__TASK STATEMENT__: Duplicate every one of the following lines without changing anything, and omit the pictures from your copy.

[Stored data entries]
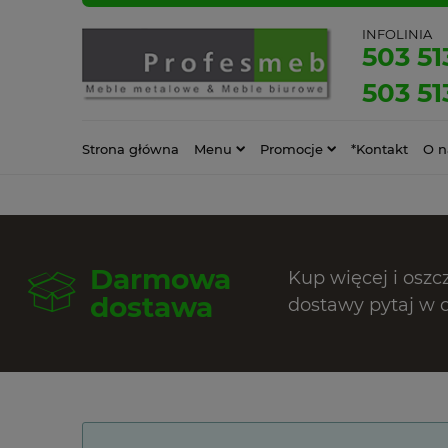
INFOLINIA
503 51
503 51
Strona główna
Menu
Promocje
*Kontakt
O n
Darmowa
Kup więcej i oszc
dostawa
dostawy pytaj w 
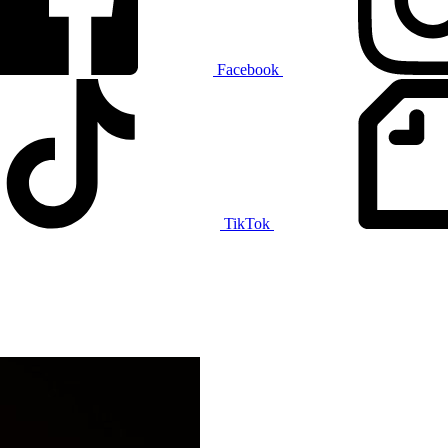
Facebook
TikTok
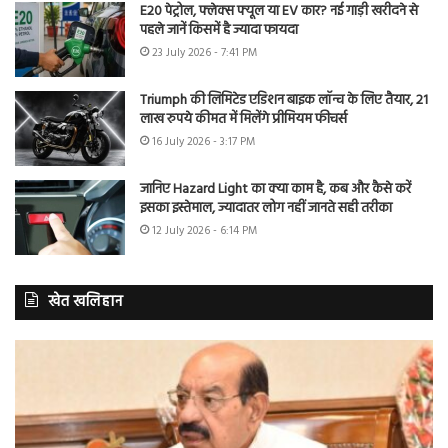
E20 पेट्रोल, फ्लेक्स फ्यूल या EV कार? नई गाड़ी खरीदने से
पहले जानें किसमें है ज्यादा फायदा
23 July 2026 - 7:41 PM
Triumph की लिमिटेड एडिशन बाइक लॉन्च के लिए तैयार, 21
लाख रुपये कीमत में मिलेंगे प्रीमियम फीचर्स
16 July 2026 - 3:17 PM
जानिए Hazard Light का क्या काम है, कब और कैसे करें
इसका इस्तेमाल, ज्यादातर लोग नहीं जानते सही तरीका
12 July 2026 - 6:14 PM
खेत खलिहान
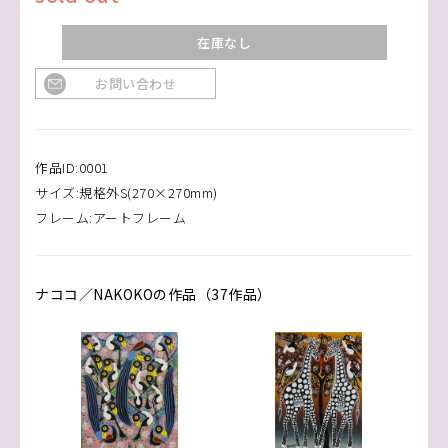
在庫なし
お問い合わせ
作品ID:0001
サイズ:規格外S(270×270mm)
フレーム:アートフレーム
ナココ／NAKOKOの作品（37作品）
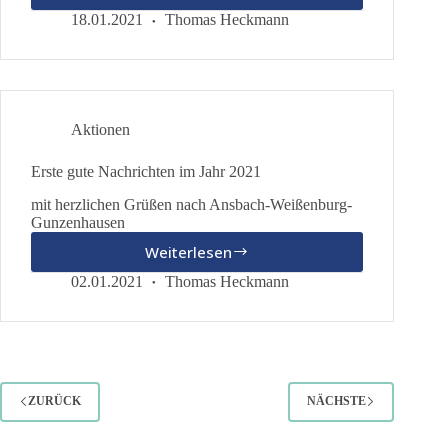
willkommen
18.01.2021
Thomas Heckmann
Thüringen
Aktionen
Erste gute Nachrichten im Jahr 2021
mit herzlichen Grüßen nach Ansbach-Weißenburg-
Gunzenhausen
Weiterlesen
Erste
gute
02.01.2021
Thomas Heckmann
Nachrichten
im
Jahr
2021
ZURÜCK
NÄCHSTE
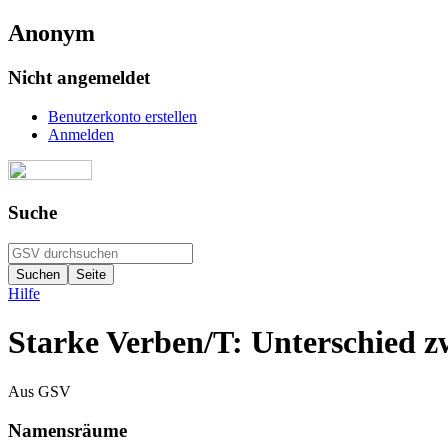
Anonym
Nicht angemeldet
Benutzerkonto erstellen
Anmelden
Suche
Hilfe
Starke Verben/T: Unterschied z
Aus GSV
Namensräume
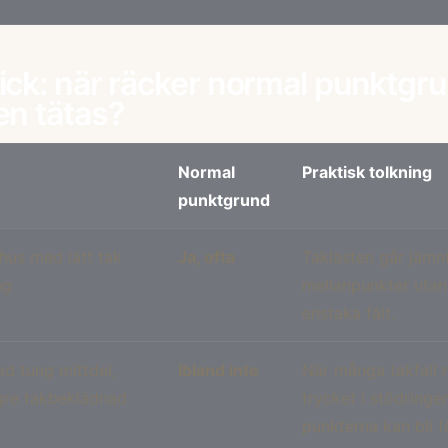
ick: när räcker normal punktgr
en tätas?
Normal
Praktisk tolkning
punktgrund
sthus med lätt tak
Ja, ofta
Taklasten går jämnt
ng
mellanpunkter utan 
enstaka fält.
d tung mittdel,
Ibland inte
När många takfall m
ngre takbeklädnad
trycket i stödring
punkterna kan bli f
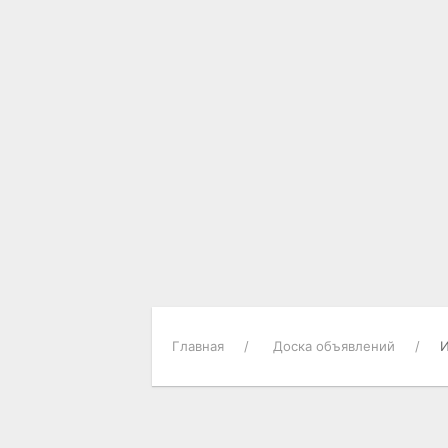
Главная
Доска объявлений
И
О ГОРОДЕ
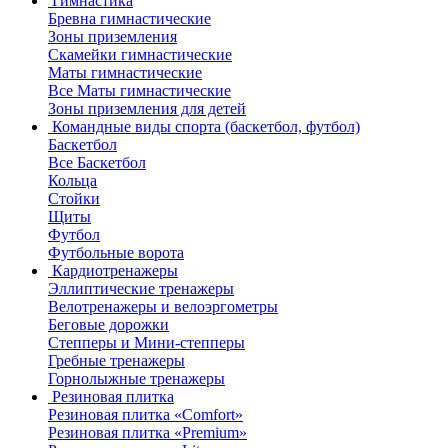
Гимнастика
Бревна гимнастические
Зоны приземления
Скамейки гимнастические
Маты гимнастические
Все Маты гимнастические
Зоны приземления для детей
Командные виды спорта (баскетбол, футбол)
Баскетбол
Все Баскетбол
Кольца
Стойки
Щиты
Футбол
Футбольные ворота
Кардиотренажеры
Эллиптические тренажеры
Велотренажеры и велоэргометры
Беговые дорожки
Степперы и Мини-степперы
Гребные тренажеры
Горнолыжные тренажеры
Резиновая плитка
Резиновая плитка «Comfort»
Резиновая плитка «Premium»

__ANSWER BOX__:
INFOLINIA
503 51
503 51
Strona główna
Menu
Promocje
*Kontakt
O n
Darmowa
Kup więcej i oszc
dostawa
dostawy pytaj w 
Facebook
TikTok
E20 पेट्रोल, फ्लेक्स फ्यूल या EV कार? नई गाड़ी खरीदने से
पहले जानें किसमें है ज्यादा फायदा
23 July 2026 - 7:41 PM
Triumph की लिमिटेड एडिशन बाइक लॉन्च के लिए तैयार, 21
लाख रुपये कीमत में मिलेंगे प्रीमियम फीचर्स
16 July 2026 - 3:17 PM
जानिए Hazard Light का क्या काम है, कब और कैसे करें
इसका इस्तेमाल, ज्यादातर लोग नहीं जानते सही तरीका
12 July 2026 - 6:14 PM
खेत खलिहान
在庫なし
お問い合わせ
作品ID:0001
サイズ:規格外S(270×270mm)
フレーム:アートフレーム
ナココ／NAKOKOの作品（37作品）
willkommen
18.01.2021
Thomas Heckmann
Thüringen
Aktionen
Erste gute Nachrichten im Jahr 2021
mit herzlichen Grüßen nach Ansbach-Weißenburg-
Gunzenhausen
Weiterlesen
Erste
gute
02.01.2021
Thomas Heckmann
Nachrichten
im
Jahr
2021
ZURÜCK
NÄCHSTE
Anonym
Nicht angemeldet
Benutzerkonto erstellen
Anmelden
Suche
Hilfe
Starke Verben/T: Unterschied z
Aus GSV
Namensräume
ick: när räcker normal punktgr
en tätas?
Normal
Praktisk tolkning
punktgrund
sthus med lätt tak
Ja, ofta
Taklasten går jämnt
ng
mellanpunkter utan 
enstaka fält.
d tung mittdel,
Ibland inte
När många takfall m
ngre takbeklädnad
trycket i stödring
punkterna kan bli f
Главная
Доска объявлений
И
О ГОРОДЕ
Гимнастика
Бревна гимнастические
Зоны приземления
Скамейки гимнастические
Маты гимнастические
Все Маты гимнастические
Зоны приземления для детей
Командные виды спорта (баскетбол, футбол)
Баскетбол
Все Баскетбол
Кольца
Стойки
Щиты
Футбол
Футбольные ворота
Кардиотренажеры
Эллиптические тренажеры
Велотренажеры и велоэргометры
Беговые дорожки
Степперы и Мини-степперы
Гребные тренажеры
Горнолыжные тренажеры
Резиновая плитка
Резиновая плитка «Comfort»
Резиновая плитка «Premium»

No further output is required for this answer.